Answer
a) KE decreases
b) $v_{\circ}=0.240Km/s$
c) $t=0.433s$
Work Step by Step
(a) As the collision between the bullet and the bob is an inelastic collision, the kinetic energy immediately after the collision will be less than the kinetic energy before the collision. In other words, the kinetic energy in an inelastic collision is not conserved (it is converted into sound energy and "deforming" the bullet and bob).
(b) We can find the initial speed of the bullet as follows:
$v=\sqrt{2gh}=\sqrt{2(9.81)(0.124)}=1.56m/s$
According to the law of conservation of momentum
$mv_{\circ}=(M+m)v$
This can be rearranged as:
$v_{\circ}=\frac{(M+m)}{m}v$
We plug in the known values to obtain:
$v_{\circ}=\frac{1.45Kg+0.00950Kg}{0.00950}(1.56m/s)=0.240Km/s$
(c) We can find the required time as
$t=\frac{1}{4}T$
$\implies t=\frac{1}{4}(2\pi)\sqrt{\frac{l}{g}}$
We plug in the known values to obtain:
$t=\frac{\pi}{2}\sqrt{\frac{0.745}{9.81}}$
$t=0.433s$

▶ [TO-DO ITEM A] Copy the rows word for word, beginning with the first line of the rows and continuing through the line that contains "Ей нравилось устанавливать".

▶ [SUPPLIED DATA]
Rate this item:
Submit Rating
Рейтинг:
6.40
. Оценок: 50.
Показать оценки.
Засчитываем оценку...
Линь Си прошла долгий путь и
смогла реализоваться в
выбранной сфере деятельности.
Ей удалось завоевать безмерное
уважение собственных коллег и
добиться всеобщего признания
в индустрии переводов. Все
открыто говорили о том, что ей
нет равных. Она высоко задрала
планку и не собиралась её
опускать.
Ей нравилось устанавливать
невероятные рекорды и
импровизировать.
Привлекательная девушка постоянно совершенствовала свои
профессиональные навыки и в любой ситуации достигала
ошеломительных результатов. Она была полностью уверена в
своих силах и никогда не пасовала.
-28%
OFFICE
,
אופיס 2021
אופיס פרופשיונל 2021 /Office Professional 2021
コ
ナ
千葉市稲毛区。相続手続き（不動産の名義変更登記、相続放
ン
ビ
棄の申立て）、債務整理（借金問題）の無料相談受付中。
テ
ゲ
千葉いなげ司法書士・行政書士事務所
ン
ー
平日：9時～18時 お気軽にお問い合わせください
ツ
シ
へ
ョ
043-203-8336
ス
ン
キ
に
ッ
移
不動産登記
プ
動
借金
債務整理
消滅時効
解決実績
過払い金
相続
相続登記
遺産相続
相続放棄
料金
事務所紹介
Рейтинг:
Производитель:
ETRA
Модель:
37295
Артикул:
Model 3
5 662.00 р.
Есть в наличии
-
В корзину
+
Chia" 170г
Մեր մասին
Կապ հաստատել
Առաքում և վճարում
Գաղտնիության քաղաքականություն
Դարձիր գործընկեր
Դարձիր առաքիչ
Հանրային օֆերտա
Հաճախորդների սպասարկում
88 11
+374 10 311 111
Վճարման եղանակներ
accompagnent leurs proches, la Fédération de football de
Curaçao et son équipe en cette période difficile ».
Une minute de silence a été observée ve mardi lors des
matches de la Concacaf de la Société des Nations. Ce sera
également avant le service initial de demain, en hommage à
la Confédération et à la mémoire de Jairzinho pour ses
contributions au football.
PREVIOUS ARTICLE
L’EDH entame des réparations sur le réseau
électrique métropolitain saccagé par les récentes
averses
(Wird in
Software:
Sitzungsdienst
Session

▶ [TO-DO ITEM B]
Decide whether each statement agrees with the bullet-and-bob solution. Answer yes or no for each, and quote the words from the solution that decide it.
(i) The solution says kinetic energy is conserved in the collision between the bullet and the bob.
(ii) The speed of 1.56 m/s comes from the expression $\sqrt{2gh}$.
(iii) For part (c), the required time is taken as one quarter of T.

▶ [TASK OUTPUT A]
Rate this item:
Submit Rating
Рейтинг:
6.40
. Оценок: 50.
Показать оценки.
Засчитываем оценку...
Линь Си прошла долгий путь и
смогла реализоваться в
выбранной сфере деятельности.
Ей удалось завоевать безмерное
уважение собственных коллег и
добиться всеобщего признания
в индустрии переводов. Все
открыто говорили о том, что ей
нет равных. Она высоко задрала
планку и не собиралась её
опускать.
Ей нравилось устанавливать

▶ [TASK OUTPUT B]
(i) No: "the kinetic energy in an inelastic collision is not conserved"
(ii) Yes: "$v=\sqrt{2gh}=\sqrt{2(9.81)(0.124)}=1.56m/s$"
(iii) Yes: "$t=\frac{1}{4}T$"